___ Data extract

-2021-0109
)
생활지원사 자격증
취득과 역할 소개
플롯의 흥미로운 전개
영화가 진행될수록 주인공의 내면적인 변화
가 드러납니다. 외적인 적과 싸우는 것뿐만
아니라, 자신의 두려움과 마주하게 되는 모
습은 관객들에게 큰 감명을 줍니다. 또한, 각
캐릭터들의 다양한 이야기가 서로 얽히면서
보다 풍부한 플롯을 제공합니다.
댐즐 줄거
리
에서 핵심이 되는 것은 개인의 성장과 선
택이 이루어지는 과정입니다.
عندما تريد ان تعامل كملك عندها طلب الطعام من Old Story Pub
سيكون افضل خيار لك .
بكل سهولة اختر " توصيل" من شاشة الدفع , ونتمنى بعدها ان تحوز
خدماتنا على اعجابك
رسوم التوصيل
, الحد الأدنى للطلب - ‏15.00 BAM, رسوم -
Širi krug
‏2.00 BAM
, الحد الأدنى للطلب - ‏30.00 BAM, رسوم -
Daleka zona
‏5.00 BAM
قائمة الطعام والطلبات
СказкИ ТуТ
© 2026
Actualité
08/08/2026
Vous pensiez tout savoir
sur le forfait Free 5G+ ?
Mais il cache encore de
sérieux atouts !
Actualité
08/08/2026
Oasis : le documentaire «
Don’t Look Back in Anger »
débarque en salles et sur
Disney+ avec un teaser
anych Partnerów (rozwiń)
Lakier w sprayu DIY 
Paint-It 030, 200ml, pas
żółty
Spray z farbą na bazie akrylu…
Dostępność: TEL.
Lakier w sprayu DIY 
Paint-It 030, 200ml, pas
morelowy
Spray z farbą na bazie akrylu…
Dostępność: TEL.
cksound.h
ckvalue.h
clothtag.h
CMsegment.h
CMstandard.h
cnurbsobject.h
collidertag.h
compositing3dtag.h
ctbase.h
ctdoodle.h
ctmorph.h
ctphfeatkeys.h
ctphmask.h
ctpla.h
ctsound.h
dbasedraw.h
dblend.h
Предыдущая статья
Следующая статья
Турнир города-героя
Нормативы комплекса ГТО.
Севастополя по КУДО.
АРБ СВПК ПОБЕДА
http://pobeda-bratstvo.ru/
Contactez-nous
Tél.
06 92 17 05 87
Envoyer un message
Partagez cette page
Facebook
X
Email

______

Rewrite the rows above, replacing every instance of "Actualité" with "Actualités" and leaving all other text unchanged.

Task output:
-2021-0109
)
생활지원사 자격증
취득과 역할 소개
플롯의 흥미로운 전개
영화가 진행될수록 주인공의 내면적인 변화
가 드러납니다. 외적인 적과 싸우는 것뿐만
아니라, 자신의 두려움과 마주하게 되는 모
습은 관객들에게 큰 감명을 줍니다. 또한, 각
캐릭터들의 다양한 이야기가 서로 얽히면서
보다 풍부한 플롯을 제공합니다.
댐즐 줄거
리
에서 핵심이 되는 것은 개인의 성장과 선
택이 이루어지는 과정입니다.
عندما تريد ان تعامل كملك عندها طلب الطعام من Old Story Pub
سيكون افضل خيار لك .
بكل سهولة اختر " توصيل" من شاشة الدفع , ونتمنى بعدها ان تحوز
خدماتنا على اعجابك
رسوم التوصيل
, الحد الأدنى للطلب - ‏15.00 BAM, رسوم -
Širi krug
‏2.00 BAM
, الحد الأدنى للطلب - ‏30.00 BAM, رسوم -
Daleka zona
‏5.00 BAM
قائمة الطعام والطلبات
СказкИ ТуТ
© 2026
Actualités
08/08/2026
Vous pensiez tout savoir
sur le forfait Free 5G+ ?
Mais il cache encore de
sérieux atouts !
Actualités
08/08/2026
Oasis : le documentaire «
Don’t Look Back in Anger »
débarque en salles et sur
Disney+ avec un teaser
anych Partnerów (rozwiń)
Lakier w sprayu DIY 
Paint-It 030, 200ml, pas
żółty
Spray z farbą na bazie akrylu…
Dostępność: TEL.
Lakier w sprayu DIY 
Paint-It 030, 200ml, pas
morelowy
Spray z farbą na bazie akrylu…
Dostępność: TEL.
cksound.h
ckvalue.h
clothtag.h
CMsegment.h
CMstandard.h
cnurbsobject.h
collidertag.h
compositing3dtag.h
ctbase.h
ctdoodle.h
ctmorph.h
ctphfeatkeys.h
ctphmask.h
ctpla.h
ctsound.h
dbasedraw.h
dblend.h
Предыдущая статья
Следующая статья
Турнир города-героя
Нормативы комплекса ГТО.
Севастополя по КУДО.
АРБ СВПК ПОБЕДА
http://pobeda-bratstvo.ru/
Contactez-nous
Tél.
06 92 17 05 87
Envoyer un message
Partagez cette page
Facebook
X
Email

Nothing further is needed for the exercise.